Driving into Cairo is quite a shock when I find myself on an eight lane freeway with about twelve or fourteen lanes of traffic crammed in. At times we’re moving along at 50 mp/h only inches apart, then everyone slams on the brakes for a speed bump or monster pot hole or just because of traffic congestion. The pace and size of everything is insane, and I crowd Cairo the craziest driving and traffic on the whole continent.
Over the next hour and a half, I make less than six miles through the rush hour traffic, before finding my way to a campsite in the back of a working farm just near the city.
In the morning I’m back driving through the city when I spot the monster pyramids of Giza towering over the multi-story buildings. I knew they were very close to the city, but this is insane!
At the main entrance gate security is very tight, and after multiple searches through the entire Jeep the head of the Police here finds my cooking knives.
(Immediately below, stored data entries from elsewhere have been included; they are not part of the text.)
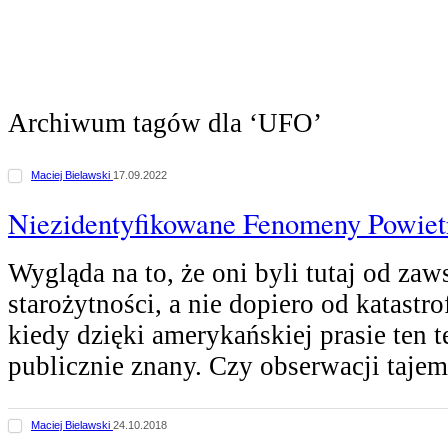
Archiwum tagów dla ‘UFO’
Maciej Bielawski
17.09.2022
Niezidentyfikowane Fenomeny Powiet
Wygląda na to, że oni byli tutaj od za
starożytności, a nie dopiero od katastr
kiedy dzięki amerykańskiej prasie ten te
publicznie znany. Czy obserwacji taje
Maciej Bielawski
24.10.2018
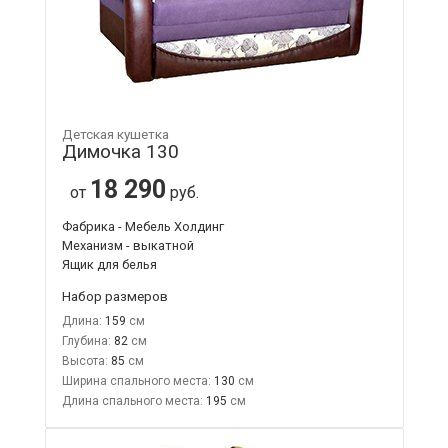
Детская кушетка
Димочка 130
18 290
от
руб.
Фабрика - Мебель Холдинг
Механизм - выкатной
Ящик для белья
Набор размеров
Длина:
159
Глубина:
82
Высота:
85
Ширина спального места:
130
Длина спального места:
195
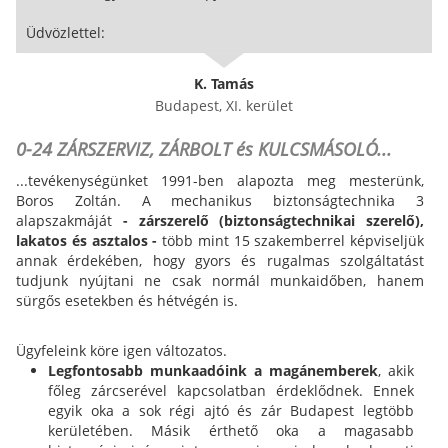
Üdvözlettel:
K. Tamás
Budapest, XI. kerület
0-24 ZÁRSZERVIZ, ZÁRBOLT és KULCSMÁSOLÓ...
...tevékenységünket 1991-ben alapozta meg mesterünk,
Boros Zoltán. A mechanikus biztonságtechnika 3
alapszakmáját
- zárszerelő (biztonságtechnikai szerelő),
lakatos és asztalos -
több mint 15 szakemberrel képviseljük
annak érdekében, hogy gyors és rugalmas szolgáltatást
tudjunk nyújtani ne csak normál munkaidőben, hanem
sürgős esetekben és hétvégén is.
Ügyfeleink köre igen változatos.
Legfontosabb munkaadóink a magánemberek
, akik
főleg zárcserével kapcsolatban érdeklődnek. Ennek
egyik oka a sok régi ajtó és zár Budapest legtöbb
kerületében. Másik érthető oka a magasabb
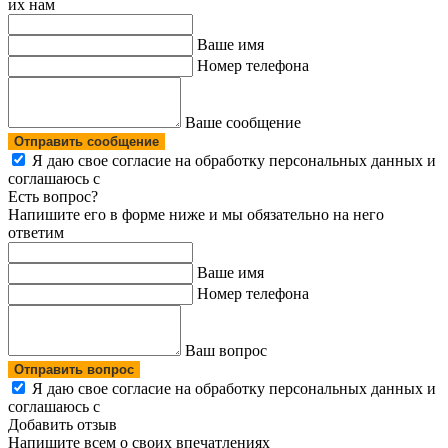
их нам
Ваше имя
Номер телефона
Ваше сообщение
Отправить сообщение
Я даю свое согласие на обработку персональных данных и
соглашаюсь с
политикой конфиденциальности
Есть вопрос?
Напишите его в форме ниже и мы обязательно на него
ответим
Ваше имя
Номер телефона
Ваш вопрос
Отправить вопрос
Я даю свое согласие на обработку персональных данных и
соглашаюсь с
политикой конфиденциальности
Добавить отзыв
Напишите всем о своих впечатлениях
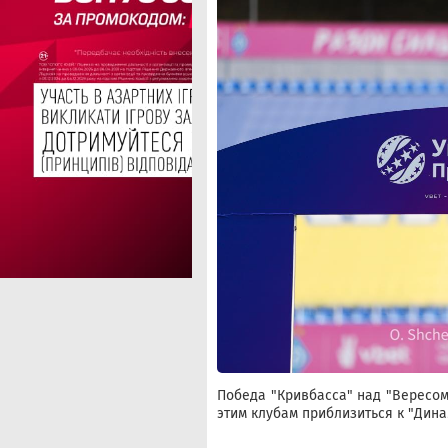
Победа "Кривбасса" над "Вересом
этим клубам приблизиться к "Дина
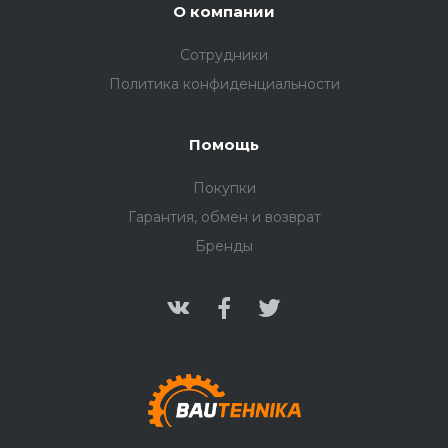
О компании
Сотрудники
Политика конфиденциальности
Помощь
Покупки
Гарантия, обмен и возврат
Бренды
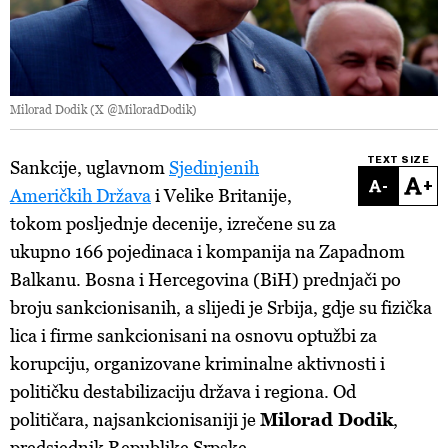
Milorad Dodik (X @MiloradDodik)
TEXT SIZE
Sankcije, uglavnom
Sjedinjenih
-
+
Američkih Država
i Velike Britanije,
tokom posljednje decenije, izrečene su za
ukupno 166 pojedinaca i kompanija na Zapadnom
Balkanu. Bosna i Hercegovina (BiH) prednjači po
broju sankcionisanih, a slijedi je Srbija, gdje su fizička
lica i firme sankcionisani na osnovu optužbi za
korupciju, organizovane kriminalne aktivnosti i
političku destabilizaciju država i regiona. Od
političara, najsankcionisaniji je
Milorad Dodik
,
predsjednik Republike Srpske.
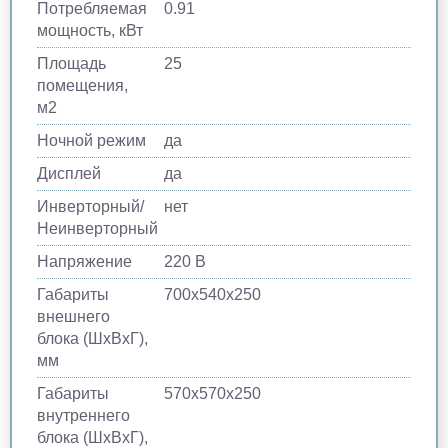
Потребляемая
0.91
мощность, кВт
Площадь
25
помещения,
м2
Ночной режим
да
Дисплей
да
Инверторный/
нет
Неинверторный
Напряжение
220 В
Габариты
700х540х250
внешнего
блока (ШхВхГ),
мм
Габариты
570х570х250
внутреннего
блока (ШхВхГ),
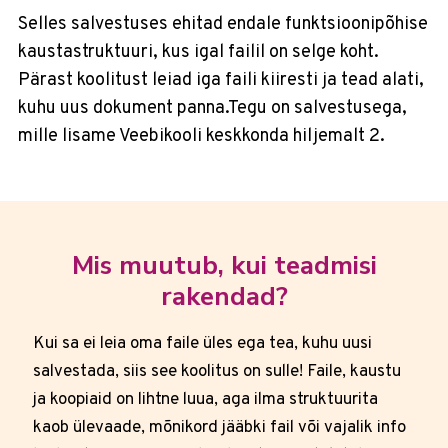
Selles salvestuses ehitad endale funktsioonipõhise
kaustastruktuuri, kus igal failil on selge koht.
Pärast koolitust leiad iga faili kiiresti ja tead alati,
kuhu uus dokument panna.Tegu on salvestusega,
mille lisame Veebikooli keskkonda hiljemalt 2.
Mis muutub, kui teadmisi
rakendad?
Kui sa ei leia oma faile üles ega tea, kuhu uusi
salvestada, siis see koolitus on sulle! Faile, kaustu
ja koopiaid on lihtne luua, aga ilma struktuurita
kaob ülevaade, mõnikord jääbki fail või vajalik info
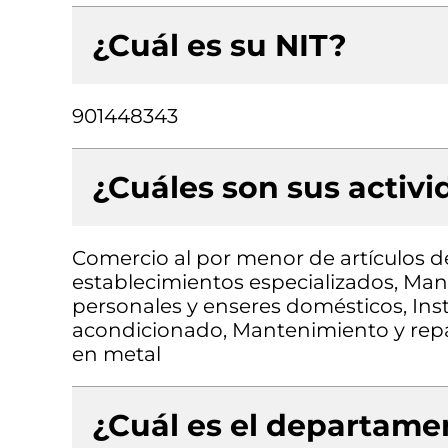
¿Cuál es su NIT?
901448343
¿Cuáles son sus activ
Comercio al por menor de artículos de
establecimientos especializados, Man
personales y enseres domésticos, Inst
acondicionado, Mantenimiento y repa
en metal
¿Cuál es el departamen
They are seriously unhappy and at first don’t want to let the Jeep inside at all. After a lot of back and forward over and hour we decide I will leave the knives at the entrance and continue on, and then pick them up after leaving.
And so I drive right up to the enormous pyramids, and even walk over and touch the monster stone blocks.
I have actually had dreams about this moment, and of course it feels extremely surreal to have driven from Morocco to the Pyramids of Egypt – 54,000 miles around the continent.
I spend a few hours wandering around in the midday sun, exploring all the pyramids, the sphinx and the whole area. Of course I can’t help pose the Jeep a few times, and take the “victory” photo.
The final hurdle remains – shipping the Jeep back to North America.